A few minutes later, I received a text message saying "plane crashes into Al-Yarmuk arms factory". I was confused and our national television channel, Sudan TV, naturally, was airing a music show. I logged into twitter and began making phone calls to understand what had just happened.
Not far from the factory, a fellow journalist and newlywed had no more idea than I. She heard the sound of planes followed by the loudest noise she had ever heard. Her building shook, and in panic the young couple struggled to gather their important documents and flee the house. In the street, they found women wrapped in bedsheets covering their nightgowns. My friend told me people were trying to run towards the Nile, thinking it the safest refuge from whatever it was that was happening. The cynical ones said this was our introduction to judgment day.

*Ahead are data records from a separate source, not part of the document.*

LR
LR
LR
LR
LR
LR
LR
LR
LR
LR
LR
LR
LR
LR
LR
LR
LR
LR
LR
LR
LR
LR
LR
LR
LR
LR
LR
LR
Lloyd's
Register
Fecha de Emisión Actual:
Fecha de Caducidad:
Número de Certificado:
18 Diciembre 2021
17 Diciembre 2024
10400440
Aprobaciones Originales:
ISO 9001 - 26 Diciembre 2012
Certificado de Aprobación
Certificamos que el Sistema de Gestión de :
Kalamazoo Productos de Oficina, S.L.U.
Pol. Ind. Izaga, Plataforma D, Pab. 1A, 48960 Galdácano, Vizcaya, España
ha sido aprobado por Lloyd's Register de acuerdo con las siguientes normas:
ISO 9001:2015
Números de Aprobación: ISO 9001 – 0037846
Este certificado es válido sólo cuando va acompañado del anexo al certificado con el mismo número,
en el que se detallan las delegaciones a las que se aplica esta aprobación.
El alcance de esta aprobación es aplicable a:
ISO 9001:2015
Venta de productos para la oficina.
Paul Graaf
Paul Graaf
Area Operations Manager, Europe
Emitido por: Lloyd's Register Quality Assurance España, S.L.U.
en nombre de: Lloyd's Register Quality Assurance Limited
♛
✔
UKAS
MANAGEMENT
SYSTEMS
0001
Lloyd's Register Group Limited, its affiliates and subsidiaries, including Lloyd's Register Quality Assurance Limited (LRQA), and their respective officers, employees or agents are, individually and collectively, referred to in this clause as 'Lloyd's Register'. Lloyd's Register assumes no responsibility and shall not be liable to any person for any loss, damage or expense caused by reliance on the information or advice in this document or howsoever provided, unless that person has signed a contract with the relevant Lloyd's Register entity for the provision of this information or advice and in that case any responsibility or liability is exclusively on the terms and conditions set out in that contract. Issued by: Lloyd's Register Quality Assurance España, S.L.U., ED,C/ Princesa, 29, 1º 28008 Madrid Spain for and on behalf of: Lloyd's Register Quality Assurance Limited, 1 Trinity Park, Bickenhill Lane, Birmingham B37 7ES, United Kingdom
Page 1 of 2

Shortly after the airstrike and explosion, government officials announced on TV and radio that this was an internal explosion due to maintenance. They denied the airstrike; it was a figment of imagination on the part of thousands of people living there who insisted that they had seen and heard planes.

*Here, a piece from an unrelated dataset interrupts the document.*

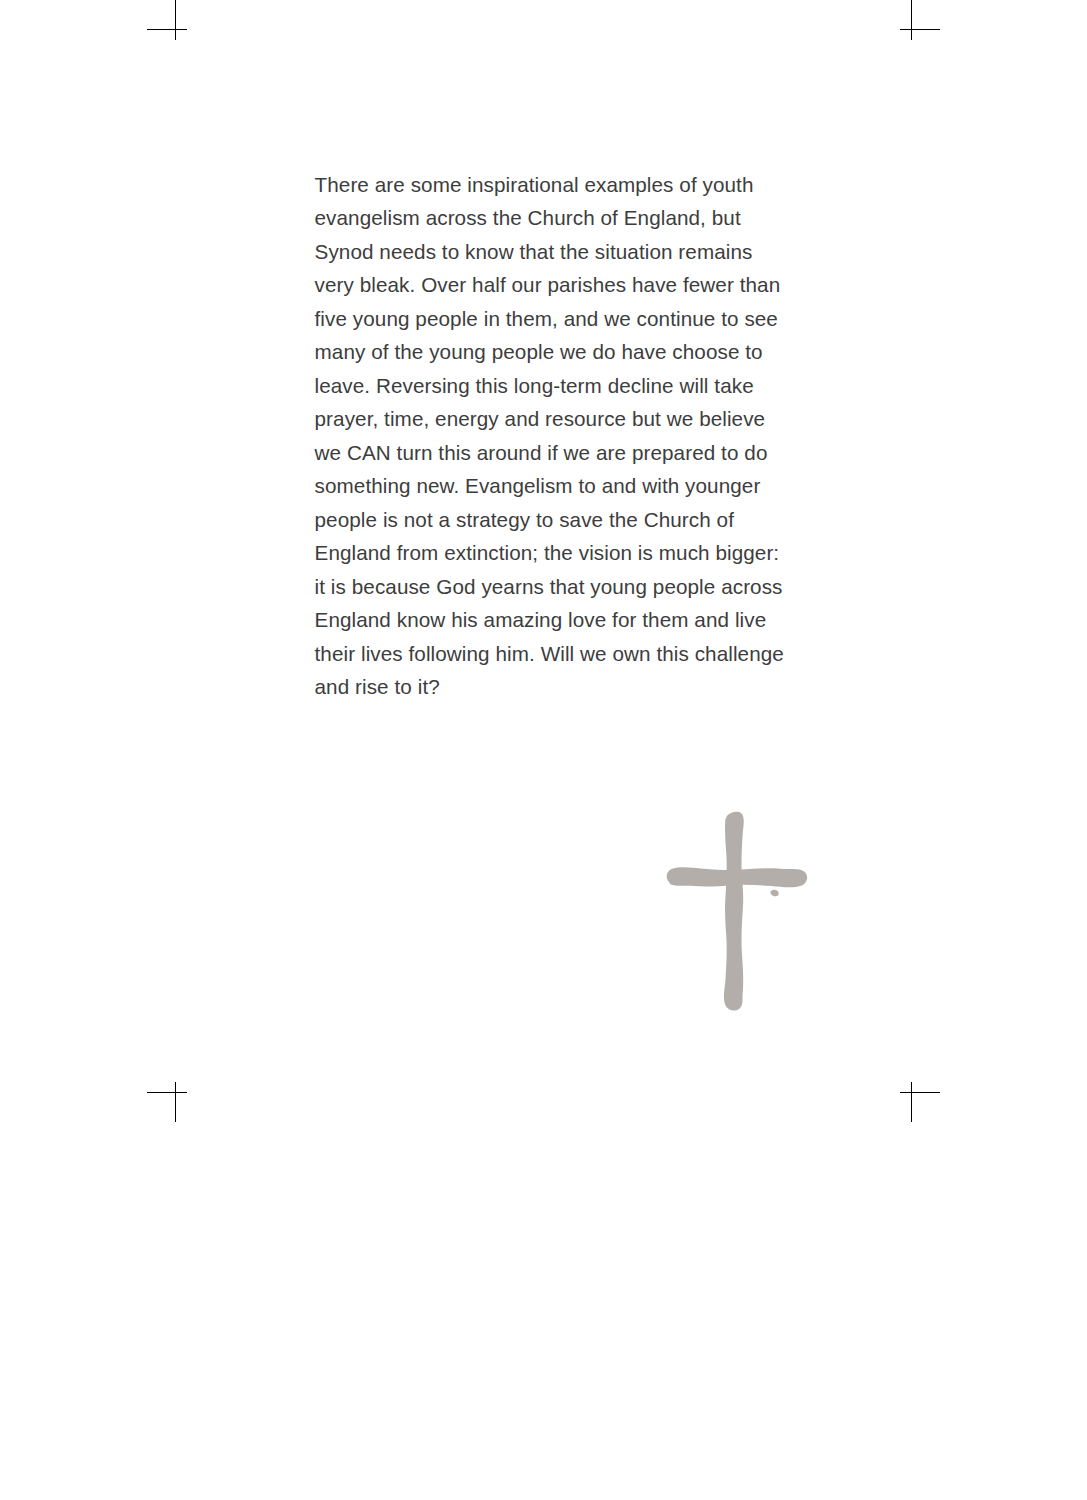There are some inspirational examples of youth evangelism across the Church of England, but Synod needs to know that the situation remains very bleak. Over half our parishes have fewer than five young people in them, and we continue to see many of the young people we do have choose to leave. Reversing this long-term decline will take prayer, time, energy and resource but we believe we CAN turn this around if we are prepared to do something new. Evangelism to and with younger people is not a strategy to save the Church of England from extinction; the vision is much bigger: it is because God yearns that young people across England know his amazing love for them and live their lives following him. Will we own this challenge and rise to it?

For years, the Sudanese government successfully rallied people around it in times of crisis, from the International Criminal Court's arrest warrant to the 2008 Darfur rebels invading Khartoum state and the recent conflict with South Sudan. However, this time, the public felt disconnected from the government's convoluted relations with other countries, and frustrated about the unnecessary loss of life and property damage. Although Israel has yet to confirm or deny this particular airstrike, since 2009, Israel has bombed Eastern Sudan for alleged arms smuggling to Gaza.
Emerging details remain confusing; we were told that the airstrikes were because the factory made weapons for Iran. The government, naturally, denied those allegations, and instead what happened was that they prohibited newspapers from writing about this issue. In fact, two years earlier, they temporarily suspended a newspaper for writing about a Khartoum-based factory that made weapons for Iran. So much for treating Sudanese people like adults.

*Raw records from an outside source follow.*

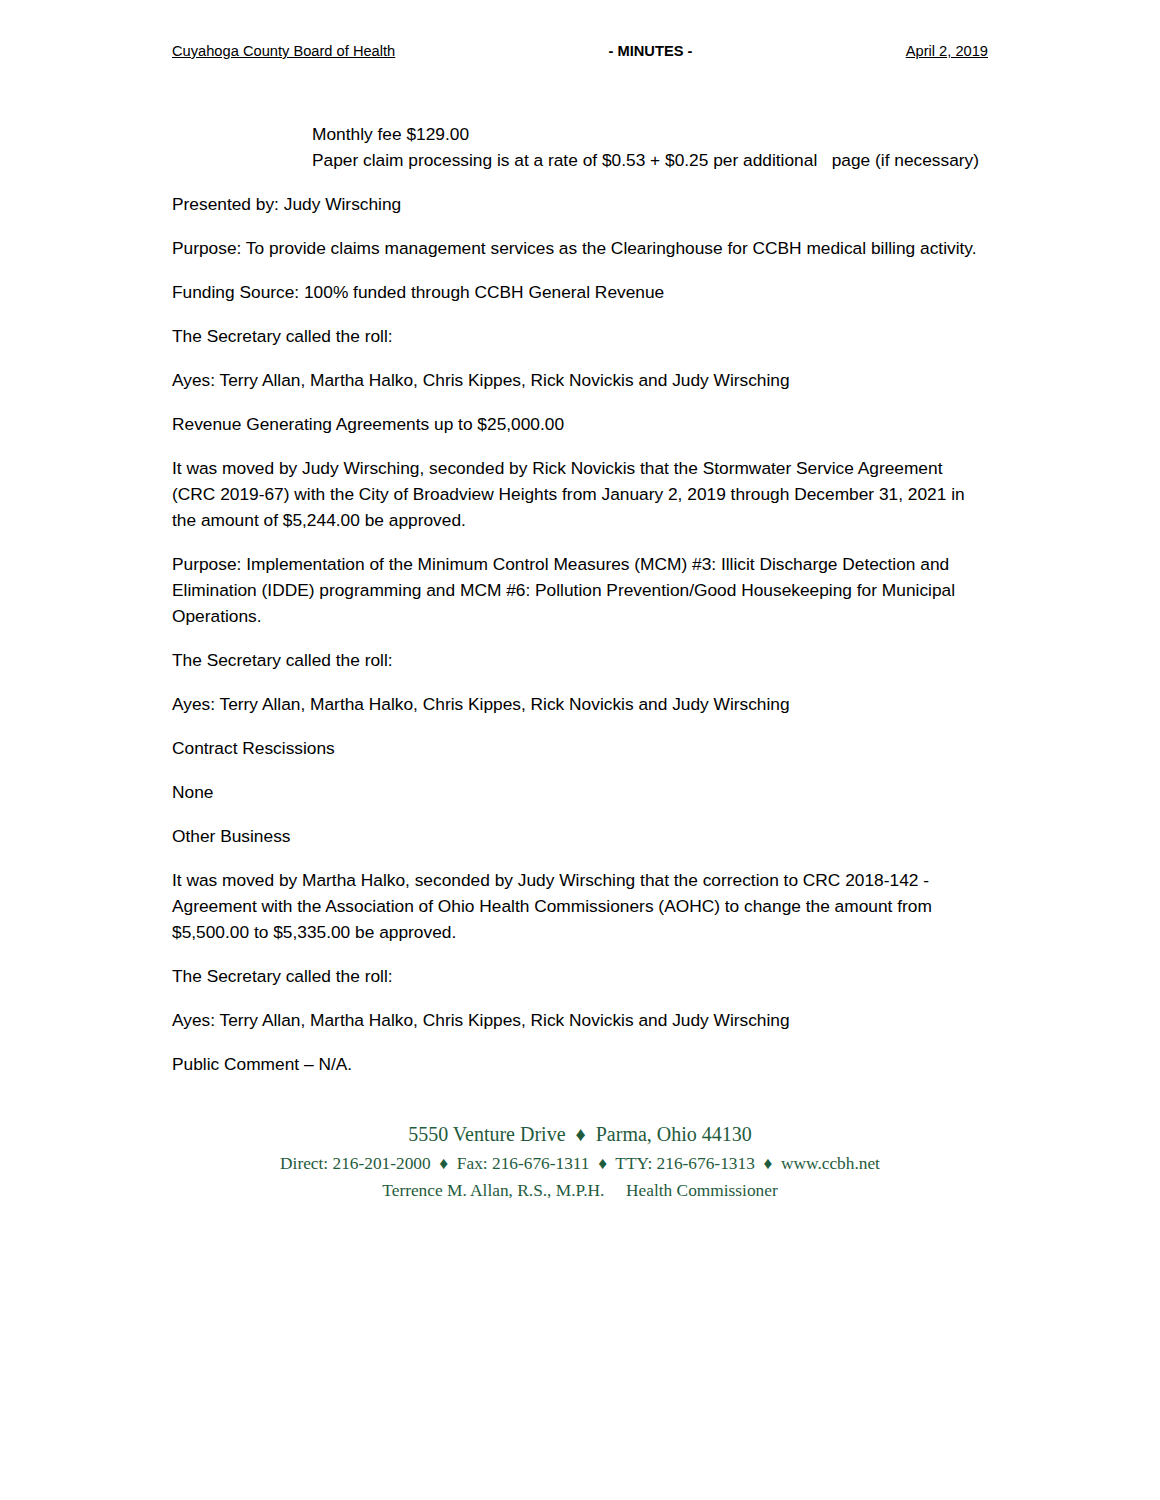Cuyahoga County Board of Health - MINUTES - April 2, 2019
Monthly fee $129.00
Paper claim processing is at a rate of $0.53 + $0.25 per additional page (if necessary)
Presented by: Judy Wirsching
Purpose: To provide claims management services as the Clearinghouse for CCBH medical billing activity.
Funding Source: 100% funded through CCBH General Revenue
The Secretary called the roll:
Ayes: Terry Allan, Martha Halko, Chris Kippes, Rick Novickis and Judy Wirsching
Revenue Generating Agreements up to $25,000.00
It was moved by Judy Wirsching, seconded by Rick Novickis that the Stormwater Service Agreement (CRC 2019-67) with the City of Broadview Heights from January 2, 2019 through December 31, 2021 in the amount of $5,244.00 be approved.
Purpose: Implementation of the Minimum Control Measures (MCM) #3: Illicit Discharge Detection and Elimination (IDDE) programming and MCM #6: Pollution Prevention/Good Housekeeping for Municipal Operations.
The Secretary called the roll:
Ayes: Terry Allan, Martha Halko, Chris Kippes, Rick Novickis and Judy Wirsching
Contract Rescissions
None
Other Business
It was moved by Martha Halko, seconded by Judy Wirsching that the correction to CRC 2018-142 - Agreement with the Association of Ohio Health Commissioners (AOHC) to change the amount from $5,500.00 to $5,335.00 be approved.
The Secretary called the roll:
Ayes: Terry Allan, Martha Halko, Chris Kippes, Rick Novickis and Judy Wirsching
Public Comment – N/A.
5550 Venture Drive ♦ Parma, Ohio 44130
Direct: 216-201-2000 ♦ Fax: 216-676-1311 ♦ TTY: 216-676-1313 ♦ www.ccbh.net
Terrence M. Allan, R.S., M.P.H. Health Commissioner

So it was a sad Eid this year in Khartoum. A few days before the airstrike, sewage water exploded in Khartoum North, flooding houses. Just days later, it was the turn of people in Southern Khartoum who had a few sleepless nights when houses collapsed due to the airstrikes and subsequent explosion. Fires burst out again twice after the explosion, spreading fear and anger towards a government that had failed to take responsibility for what had happened.
Commenting on the ongoing fire at the factory, the spokesperson of the Sudanese army said that the firemen couldn't reach some trees the first time. Nobody really believes anything they are told.